Spark csv file size 2x bigger than with pandas-CodePudding

As I save data to a single csv file with pyspark I get a 2x bigger file size than if it was after transforming it with .toPandas() and then saving it using to_csv().

Any thoughts on what can cause that big discrepancy?

CodePudding user response：

There are a couple of things that can take an effect on size difference.

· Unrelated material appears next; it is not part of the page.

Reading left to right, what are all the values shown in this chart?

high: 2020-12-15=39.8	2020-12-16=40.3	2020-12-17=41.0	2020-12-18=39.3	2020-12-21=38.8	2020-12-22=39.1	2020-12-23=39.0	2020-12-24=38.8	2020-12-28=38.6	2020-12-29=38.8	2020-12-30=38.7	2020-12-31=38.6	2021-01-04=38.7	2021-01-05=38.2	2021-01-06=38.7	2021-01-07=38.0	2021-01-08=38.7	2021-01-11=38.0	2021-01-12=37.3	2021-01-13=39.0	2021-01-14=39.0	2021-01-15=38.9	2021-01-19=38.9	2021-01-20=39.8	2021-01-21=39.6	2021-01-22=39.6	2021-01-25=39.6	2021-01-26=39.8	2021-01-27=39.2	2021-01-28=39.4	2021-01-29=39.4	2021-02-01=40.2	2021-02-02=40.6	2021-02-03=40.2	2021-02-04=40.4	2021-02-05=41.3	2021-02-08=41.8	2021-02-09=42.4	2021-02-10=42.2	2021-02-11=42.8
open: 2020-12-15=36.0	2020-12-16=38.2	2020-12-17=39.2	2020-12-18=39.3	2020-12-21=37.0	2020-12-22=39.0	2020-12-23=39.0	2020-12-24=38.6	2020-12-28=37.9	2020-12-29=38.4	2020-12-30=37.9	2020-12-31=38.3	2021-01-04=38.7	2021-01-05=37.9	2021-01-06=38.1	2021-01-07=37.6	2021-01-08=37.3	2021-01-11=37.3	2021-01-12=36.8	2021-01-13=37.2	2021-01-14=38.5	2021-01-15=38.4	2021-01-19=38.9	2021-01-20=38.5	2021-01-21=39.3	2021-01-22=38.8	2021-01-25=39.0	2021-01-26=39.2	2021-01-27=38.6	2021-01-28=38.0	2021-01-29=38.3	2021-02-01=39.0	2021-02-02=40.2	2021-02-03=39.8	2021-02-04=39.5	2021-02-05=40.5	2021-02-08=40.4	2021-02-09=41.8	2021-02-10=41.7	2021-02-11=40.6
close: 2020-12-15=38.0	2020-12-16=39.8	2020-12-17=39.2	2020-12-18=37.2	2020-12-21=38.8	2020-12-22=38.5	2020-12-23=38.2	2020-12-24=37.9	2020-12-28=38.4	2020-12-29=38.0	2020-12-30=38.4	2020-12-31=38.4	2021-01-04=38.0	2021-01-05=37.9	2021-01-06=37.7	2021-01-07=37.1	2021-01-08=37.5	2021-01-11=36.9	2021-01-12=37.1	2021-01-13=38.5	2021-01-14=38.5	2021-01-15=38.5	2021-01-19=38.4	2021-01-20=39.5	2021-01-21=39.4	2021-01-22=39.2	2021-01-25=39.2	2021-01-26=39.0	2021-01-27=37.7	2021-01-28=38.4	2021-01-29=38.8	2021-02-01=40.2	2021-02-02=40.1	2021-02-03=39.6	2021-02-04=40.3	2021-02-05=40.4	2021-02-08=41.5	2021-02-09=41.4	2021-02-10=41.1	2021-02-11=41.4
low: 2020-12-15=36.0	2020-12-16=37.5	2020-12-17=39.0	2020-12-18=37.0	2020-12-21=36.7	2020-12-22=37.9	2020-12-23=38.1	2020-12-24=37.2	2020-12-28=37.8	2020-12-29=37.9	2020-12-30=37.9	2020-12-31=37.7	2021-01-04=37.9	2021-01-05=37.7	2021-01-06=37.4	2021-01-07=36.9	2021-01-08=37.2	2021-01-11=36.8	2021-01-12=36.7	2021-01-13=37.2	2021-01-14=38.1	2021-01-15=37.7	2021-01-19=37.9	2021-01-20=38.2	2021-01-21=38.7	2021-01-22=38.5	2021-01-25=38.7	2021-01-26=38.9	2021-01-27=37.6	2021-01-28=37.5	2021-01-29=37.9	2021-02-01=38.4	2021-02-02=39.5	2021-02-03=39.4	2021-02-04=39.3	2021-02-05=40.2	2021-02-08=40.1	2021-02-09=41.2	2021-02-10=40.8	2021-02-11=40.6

emptyValue: By default, Spark's df.write.csv will save the null value with wrapping double quote. This increases 2 chars per a single null value for Spark's write. To disable the double quote wrapping, use .csv(path, emptyValue='')

# Spark write.csv

some value,"",""

# Pandas.to_csv

some value,,

Panda's datatype implicit casting.: When you have nullable integer value in Spark, Pandas will cast integer to float as in Pandas integer is not nullable. This will decrease some characters for Spark's write.

# Spark write.csv

some value,1000,
some value,,

# Pandas .to_csv

some value,1000.0,
some value,,

Other minor things can be Spark won't write header by default while Pandas does. Or Pandas will write index value by default whereas Spark doesn't have index.

I think there are more things that could affect on how both platform stores data. To observe the difference, I would save the fraction of the data and try look at the file in plain text to see the difference.